WORK INSTRUCTIONS: Figure out how many lines in the records below hold the string "Content". That number alone is the answer.

TASK MATERIAL:
******************************

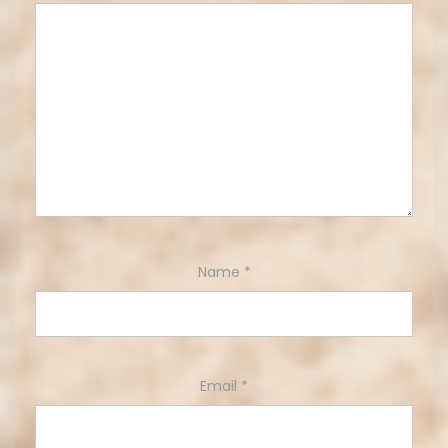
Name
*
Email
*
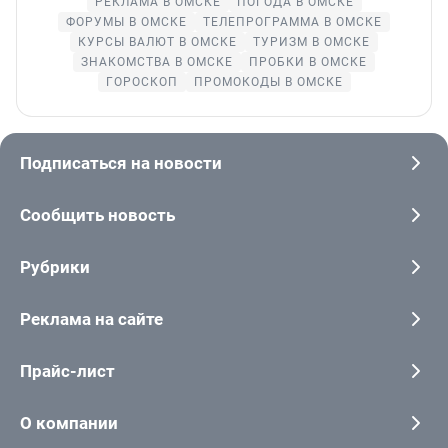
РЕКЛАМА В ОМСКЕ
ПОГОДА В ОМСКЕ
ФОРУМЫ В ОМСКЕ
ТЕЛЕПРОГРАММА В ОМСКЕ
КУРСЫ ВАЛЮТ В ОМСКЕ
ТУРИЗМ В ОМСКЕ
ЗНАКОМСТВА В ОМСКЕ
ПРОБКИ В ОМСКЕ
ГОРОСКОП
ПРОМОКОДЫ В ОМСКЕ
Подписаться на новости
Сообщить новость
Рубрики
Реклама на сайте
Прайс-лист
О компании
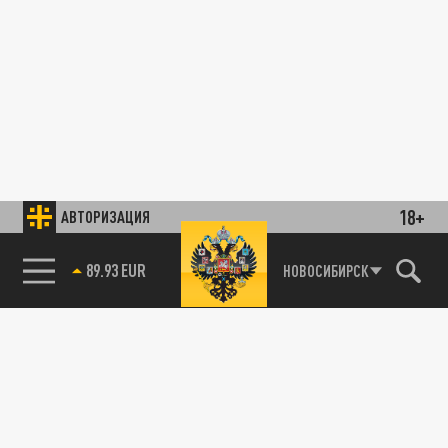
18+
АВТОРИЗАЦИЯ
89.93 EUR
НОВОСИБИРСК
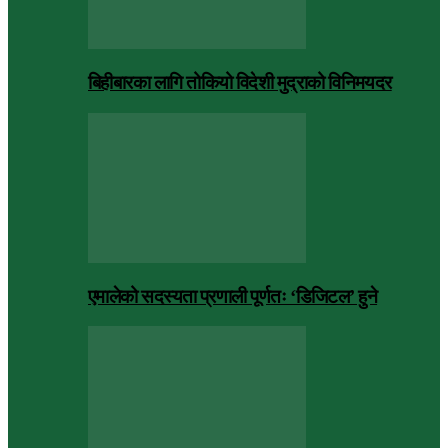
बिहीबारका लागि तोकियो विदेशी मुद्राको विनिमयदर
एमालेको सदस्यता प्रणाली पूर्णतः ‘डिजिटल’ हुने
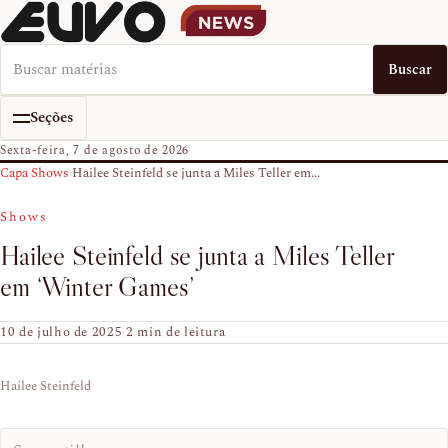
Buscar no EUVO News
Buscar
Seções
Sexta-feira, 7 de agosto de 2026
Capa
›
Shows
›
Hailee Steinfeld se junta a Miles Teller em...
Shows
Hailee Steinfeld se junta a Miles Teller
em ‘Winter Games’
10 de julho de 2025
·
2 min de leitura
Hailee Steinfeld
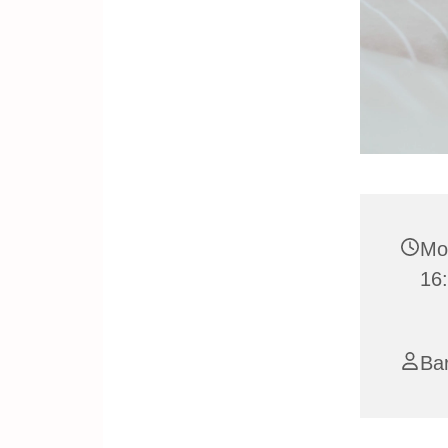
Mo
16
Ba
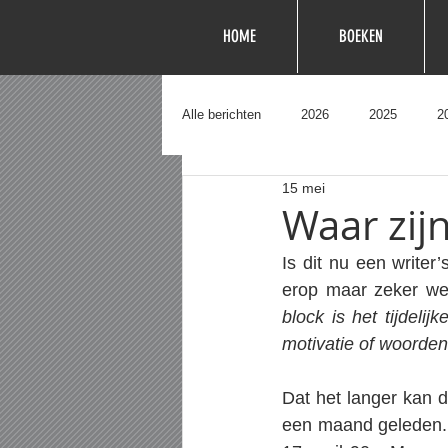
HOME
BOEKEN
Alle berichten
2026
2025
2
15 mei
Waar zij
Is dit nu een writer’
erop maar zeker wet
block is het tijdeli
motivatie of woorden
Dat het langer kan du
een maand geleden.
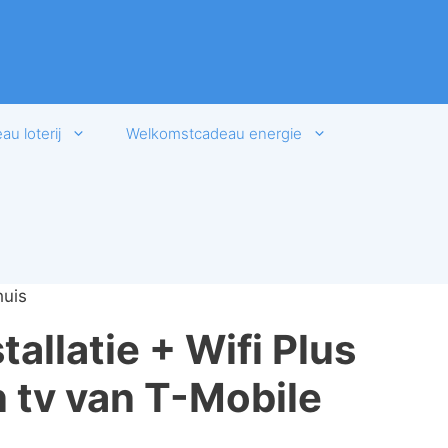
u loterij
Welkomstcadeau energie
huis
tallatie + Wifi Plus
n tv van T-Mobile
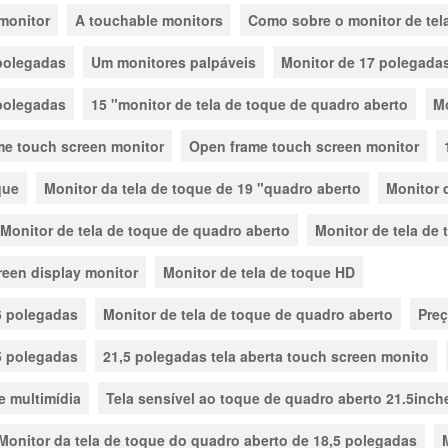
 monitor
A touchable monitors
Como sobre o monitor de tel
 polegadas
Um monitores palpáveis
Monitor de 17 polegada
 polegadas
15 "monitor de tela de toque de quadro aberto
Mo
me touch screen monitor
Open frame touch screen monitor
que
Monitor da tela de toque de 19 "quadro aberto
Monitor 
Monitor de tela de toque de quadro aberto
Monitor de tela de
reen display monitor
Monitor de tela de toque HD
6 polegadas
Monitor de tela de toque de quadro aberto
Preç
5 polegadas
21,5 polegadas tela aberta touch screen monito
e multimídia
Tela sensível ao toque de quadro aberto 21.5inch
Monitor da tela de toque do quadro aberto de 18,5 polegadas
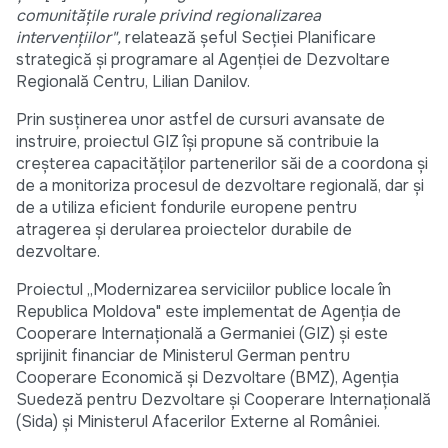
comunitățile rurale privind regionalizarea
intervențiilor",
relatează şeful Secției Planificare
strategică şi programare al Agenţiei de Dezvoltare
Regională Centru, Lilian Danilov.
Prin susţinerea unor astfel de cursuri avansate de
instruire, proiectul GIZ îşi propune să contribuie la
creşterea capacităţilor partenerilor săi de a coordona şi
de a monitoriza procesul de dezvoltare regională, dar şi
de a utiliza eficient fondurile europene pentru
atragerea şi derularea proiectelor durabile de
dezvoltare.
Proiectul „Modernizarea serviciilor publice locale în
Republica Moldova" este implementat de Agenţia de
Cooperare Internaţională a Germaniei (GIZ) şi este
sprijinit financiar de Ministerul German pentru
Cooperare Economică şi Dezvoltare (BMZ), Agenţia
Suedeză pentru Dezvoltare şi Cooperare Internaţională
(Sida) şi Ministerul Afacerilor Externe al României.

******************************

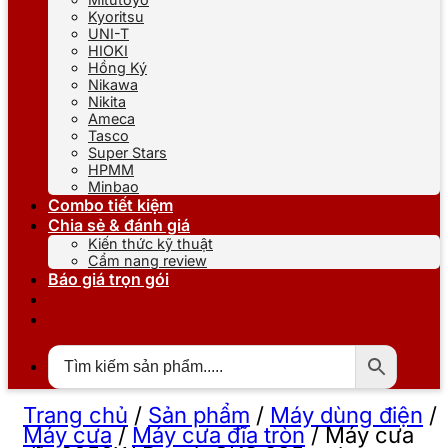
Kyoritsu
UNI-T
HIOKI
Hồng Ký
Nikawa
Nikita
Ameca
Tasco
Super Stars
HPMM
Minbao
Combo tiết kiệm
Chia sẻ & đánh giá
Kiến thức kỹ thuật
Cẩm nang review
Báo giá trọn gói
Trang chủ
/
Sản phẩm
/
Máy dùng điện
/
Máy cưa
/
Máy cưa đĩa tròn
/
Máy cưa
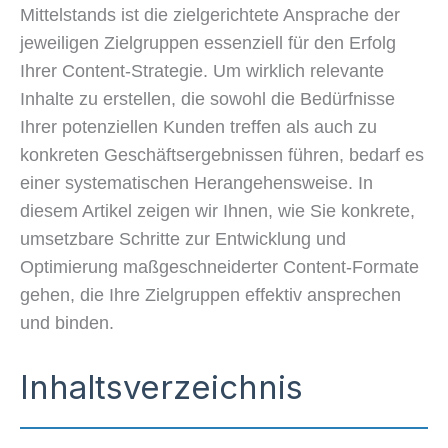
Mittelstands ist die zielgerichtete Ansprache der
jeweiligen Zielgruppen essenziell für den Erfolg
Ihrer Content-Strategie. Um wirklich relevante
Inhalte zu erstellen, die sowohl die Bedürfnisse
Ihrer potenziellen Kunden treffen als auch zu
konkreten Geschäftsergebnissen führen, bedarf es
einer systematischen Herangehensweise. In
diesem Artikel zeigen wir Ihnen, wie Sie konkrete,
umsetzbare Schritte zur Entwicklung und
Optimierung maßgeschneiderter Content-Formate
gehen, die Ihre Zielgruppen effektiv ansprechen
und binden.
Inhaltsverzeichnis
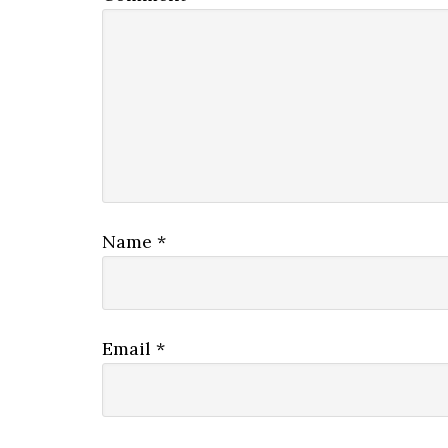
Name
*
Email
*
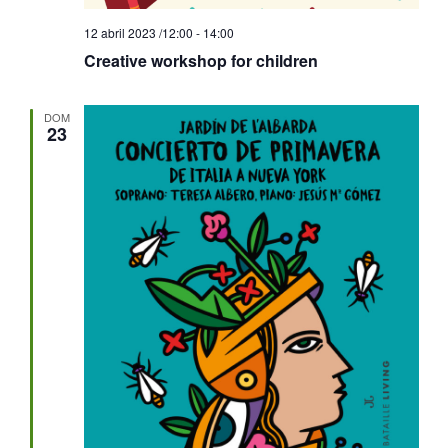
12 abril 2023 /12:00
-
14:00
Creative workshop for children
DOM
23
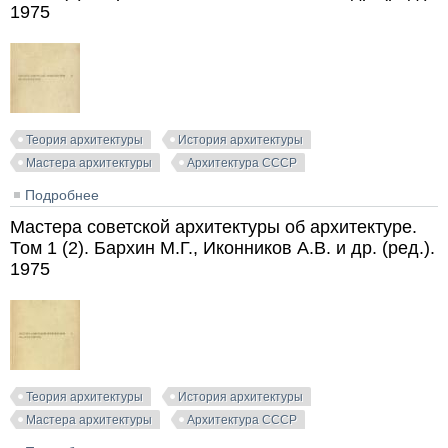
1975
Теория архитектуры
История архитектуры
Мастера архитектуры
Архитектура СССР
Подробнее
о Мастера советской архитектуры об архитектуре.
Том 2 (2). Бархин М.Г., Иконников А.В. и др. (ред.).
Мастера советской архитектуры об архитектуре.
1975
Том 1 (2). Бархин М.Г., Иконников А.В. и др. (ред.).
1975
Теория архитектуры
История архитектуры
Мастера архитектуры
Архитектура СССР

******************************

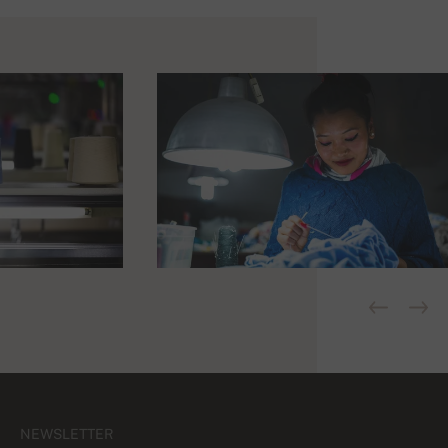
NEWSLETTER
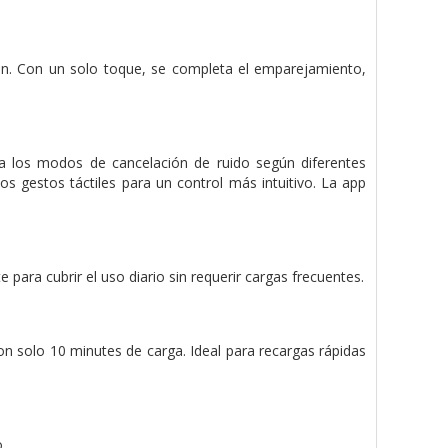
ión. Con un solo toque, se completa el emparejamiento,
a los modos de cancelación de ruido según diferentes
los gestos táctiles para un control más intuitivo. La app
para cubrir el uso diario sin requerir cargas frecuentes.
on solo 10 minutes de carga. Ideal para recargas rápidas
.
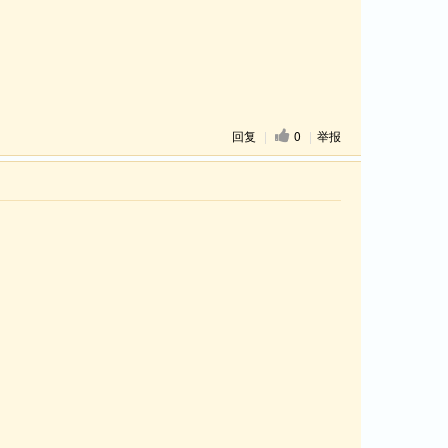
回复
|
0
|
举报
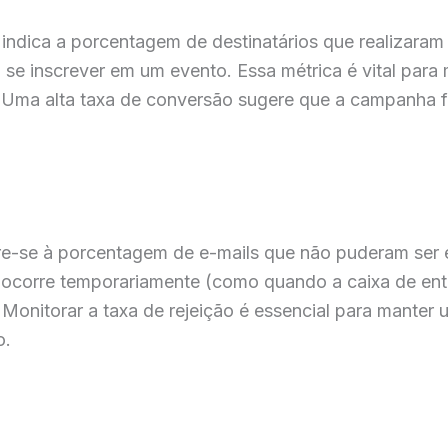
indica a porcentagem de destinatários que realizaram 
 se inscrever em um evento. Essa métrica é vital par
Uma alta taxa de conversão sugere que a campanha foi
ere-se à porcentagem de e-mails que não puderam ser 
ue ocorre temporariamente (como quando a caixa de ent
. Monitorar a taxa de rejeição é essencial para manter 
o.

******************************

YOUR SOLUTION: 2